** Records provided follows **

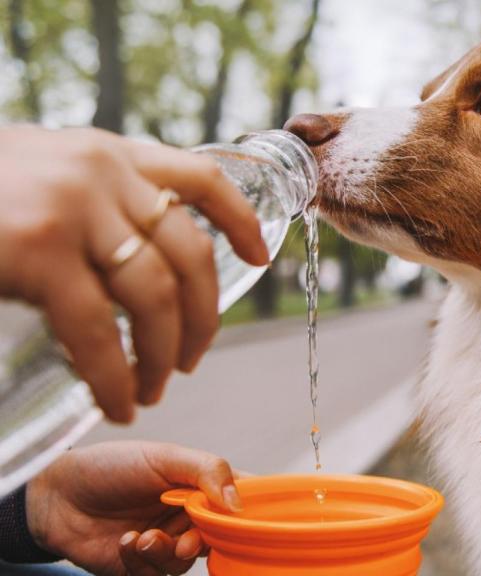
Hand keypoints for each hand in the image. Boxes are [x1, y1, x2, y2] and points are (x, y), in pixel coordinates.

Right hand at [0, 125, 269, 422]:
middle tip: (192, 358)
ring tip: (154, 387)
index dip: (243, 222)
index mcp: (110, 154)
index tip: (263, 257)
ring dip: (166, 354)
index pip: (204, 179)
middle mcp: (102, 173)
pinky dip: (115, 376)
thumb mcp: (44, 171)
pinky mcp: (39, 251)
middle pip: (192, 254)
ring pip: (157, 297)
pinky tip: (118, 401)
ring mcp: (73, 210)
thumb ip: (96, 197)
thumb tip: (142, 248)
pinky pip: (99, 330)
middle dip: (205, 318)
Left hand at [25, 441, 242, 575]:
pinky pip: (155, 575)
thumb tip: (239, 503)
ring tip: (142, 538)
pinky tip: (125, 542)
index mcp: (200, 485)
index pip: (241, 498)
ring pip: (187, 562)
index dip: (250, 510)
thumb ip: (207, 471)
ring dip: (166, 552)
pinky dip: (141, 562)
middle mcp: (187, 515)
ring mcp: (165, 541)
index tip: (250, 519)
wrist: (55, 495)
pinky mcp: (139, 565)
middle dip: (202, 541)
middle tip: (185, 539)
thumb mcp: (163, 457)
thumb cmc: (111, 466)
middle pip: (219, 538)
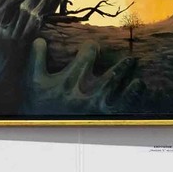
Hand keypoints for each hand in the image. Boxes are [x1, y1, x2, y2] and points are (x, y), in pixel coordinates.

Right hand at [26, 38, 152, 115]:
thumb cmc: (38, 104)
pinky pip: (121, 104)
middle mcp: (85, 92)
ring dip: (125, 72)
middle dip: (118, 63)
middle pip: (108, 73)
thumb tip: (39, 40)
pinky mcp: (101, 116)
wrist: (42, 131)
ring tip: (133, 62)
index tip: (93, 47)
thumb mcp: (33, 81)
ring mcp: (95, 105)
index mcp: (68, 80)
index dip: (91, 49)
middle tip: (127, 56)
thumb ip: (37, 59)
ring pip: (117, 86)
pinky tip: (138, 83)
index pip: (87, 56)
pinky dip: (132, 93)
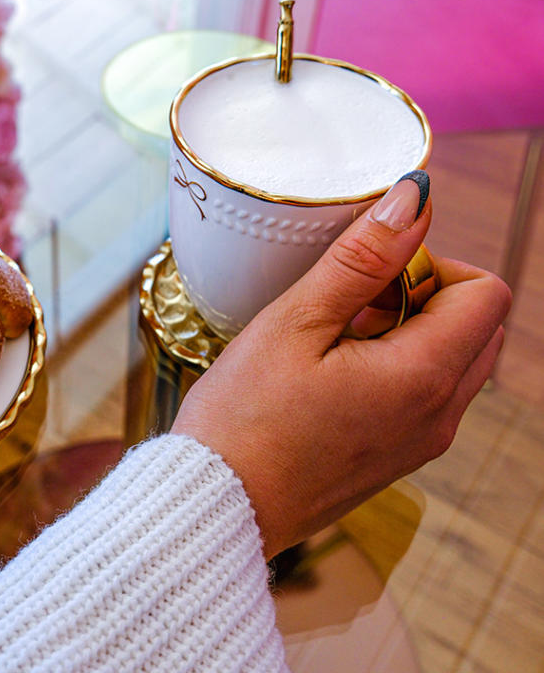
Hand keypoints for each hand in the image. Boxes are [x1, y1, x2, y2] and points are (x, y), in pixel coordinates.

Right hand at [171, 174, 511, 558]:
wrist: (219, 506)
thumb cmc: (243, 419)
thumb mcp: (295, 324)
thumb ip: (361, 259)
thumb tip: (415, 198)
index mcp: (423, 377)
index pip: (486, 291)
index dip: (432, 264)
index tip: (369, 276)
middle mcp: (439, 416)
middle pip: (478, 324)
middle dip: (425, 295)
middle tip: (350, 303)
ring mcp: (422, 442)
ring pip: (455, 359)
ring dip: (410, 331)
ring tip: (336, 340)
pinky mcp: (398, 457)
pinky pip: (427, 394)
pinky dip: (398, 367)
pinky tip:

** End of Records provided **

Exercise brief — Repeat every record exactly, but not the pictures.

Problem solution —
Hand keypoints for each hand in the image. Boxes are [x1, y1, x2, y2] and points are (x, y), in pixel coordinates.

Right hand at [0, 125, 269, 422]:
middle tip: (192, 358)
ring tip: (154, 387)
index dip: (243, 222)
index mcp: (110, 154)
index tip: (263, 257)
ring dip: (166, 354)
index pip: (204, 179)
middle mcp: (102, 173)
pinky dip: (115, 376)
thumb mcp: (44, 171)
pinky mcp: (39, 251)
middle pip: (192, 254)
ring pip: (157, 297)
pinky tip: (118, 401)
ring mcp: (73, 210)
thumb ip: (96, 197)
thumb tip: (142, 248)
pinky pip: (99, 330)
middle dip: (205, 318)
Left hand at [25, 441, 242, 575]:
pinky pip: (155, 575)
thumb tip: (239, 503)
ring tip: (142, 538)
pinky tip: (125, 542)
index mcp: (200, 485)
index pip: (241, 498)
ring pip: (187, 562)
index dip: (250, 510)
thumb ip: (207, 471)
ring dip: (166, 552)
pinky dip: (141, 562)
middle mcp: (187, 515)
ring mcp: (165, 541)
index tip: (250, 519)
wrist: (55, 495)
pinky mcp: (139, 565)
middle dip: (202, 541)
middle tip: (185, 539)
thumb mcp: (163, 457)
thumb cmc: (111, 466)
middle pip: (219, 538)
Hand keypoints for each hand in the image. Boxes are [x1, y1, x2, y2] and points are (x, y), in pixel coordinates.

Right hand at [26, 38, 152, 115]:
thumb cmc: (38, 104)
pinky pip: (121, 104)
middle mcp: (85, 92)
ring dip: (125, 72)
middle dip: (118, 63)
middle pip: (108, 73)
thumb tip: (39, 40)
pinky mcp: (101, 116)
wrist: (42, 131)
ring tip: (133, 62)
index tip: (93, 47)
thumb mcp: (33, 81)
ring mcp: (95, 105)
index mcp: (68, 80)
index dip: (91, 49)
middle tip: (127, 56)
thumb ip: (37, 59)
ring pip: (117, 86)
pinky tip: (138, 83)
index pip: (87, 56)
pinky dip: (132, 93)
Hand keypoints for each hand in the image. Boxes are [x1, y1, x2, y2] and points are (x, y), in pixel coordinates.

Right hand at [171, 174, 511, 558]:
wrist: (219, 506)
thumb cmc: (243, 419)
thumb mcp: (295, 324)
thumb ip: (361, 259)
thumb tip: (415, 198)
index mcp: (423, 377)
index pip: (486, 291)
index dip: (432, 264)
index tip: (369, 276)
middle mcp: (439, 416)
middle pip: (478, 324)
middle dip: (425, 295)
middle tip: (350, 303)
ring mcp: (422, 442)
ring pip: (455, 359)
ring dip: (410, 331)
ring tip: (336, 340)
pinky mcp: (398, 457)
pinky pip: (427, 394)
pinky dip: (398, 367)
pinky tip:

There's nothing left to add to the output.